What the exercise asks: An exact copy of all the data is the required output.

Records:

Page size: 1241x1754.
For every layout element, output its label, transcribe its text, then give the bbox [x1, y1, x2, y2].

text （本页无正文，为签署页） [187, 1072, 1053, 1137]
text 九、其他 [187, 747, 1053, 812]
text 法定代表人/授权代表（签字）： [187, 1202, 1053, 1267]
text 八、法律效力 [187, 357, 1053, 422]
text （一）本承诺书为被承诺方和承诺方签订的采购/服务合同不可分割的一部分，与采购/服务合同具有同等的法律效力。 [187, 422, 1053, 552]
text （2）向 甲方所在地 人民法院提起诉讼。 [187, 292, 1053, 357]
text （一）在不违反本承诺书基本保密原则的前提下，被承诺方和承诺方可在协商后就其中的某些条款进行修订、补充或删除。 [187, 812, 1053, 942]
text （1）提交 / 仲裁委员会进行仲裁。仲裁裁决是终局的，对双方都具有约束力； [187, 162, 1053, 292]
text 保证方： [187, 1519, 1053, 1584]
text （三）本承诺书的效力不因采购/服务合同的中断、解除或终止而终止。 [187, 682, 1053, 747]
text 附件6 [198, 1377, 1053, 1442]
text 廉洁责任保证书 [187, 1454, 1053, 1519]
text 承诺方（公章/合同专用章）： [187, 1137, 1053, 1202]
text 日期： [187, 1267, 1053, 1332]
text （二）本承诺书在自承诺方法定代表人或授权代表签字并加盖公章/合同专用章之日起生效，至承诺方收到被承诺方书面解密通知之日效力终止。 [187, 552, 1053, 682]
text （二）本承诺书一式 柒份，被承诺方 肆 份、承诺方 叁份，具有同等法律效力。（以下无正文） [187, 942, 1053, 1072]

Exercise result:
Page size: 1241x1754.
For every layout element, output its label, transcribe its text, then give the bbox [x1, y1, x2, y2].

text （本页无正文，为签署页） [187, 1072, 1053, 1137]
text 九、其他 [187, 747, 1053, 812]
text 法定代表人/授权代表（签字）： [187, 1202, 1053, 1267]
text 八、法律效力 [187, 357, 1053, 422]
text （一）本承诺书为被承诺方和承诺方签订的采购/服务合同不可分割的一部分，与采购/服务合同具有同等的法律效力。 [187, 422, 1053, 552]
text （2）向 甲方所在地 人民法院提起诉讼。 [187, 292, 1053, 357]
text （一）在不违反本承诺书基本保密原则的前提下，被承诺方和承诺方可在协商后就其中的某些条款进行修订、补充或删除。 [187, 812, 1053, 942]
text （1）提交 / 仲裁委员会进行仲裁。仲裁裁决是终局的，对双方都具有约束力； [187, 162, 1053, 292]
text 保证方： [187, 1519, 1053, 1584]
text （三）本承诺书的效力不因采购/服务合同的中断、解除或终止而终止。 [187, 682, 1053, 747]
text 附件6 [198, 1377, 1053, 1442]
text 廉洁责任保证书 [187, 1454, 1053, 1519]
text 承诺方（公章/合同专用章）： [187, 1137, 1053, 1202]
text 日期： [187, 1267, 1053, 1332]
text （二）本承诺书在自承诺方法定代表人或授权代表签字并加盖公章/合同专用章之日起生效，至承诺方收到被承诺方书面解密通知之日效力终止。 [187, 552, 1053, 682]
text （二）本承诺书一式 柒份，被承诺方 肆 份、承诺方 叁份，具有同等法律效力。（以下无正文） [187, 942, 1053, 1072]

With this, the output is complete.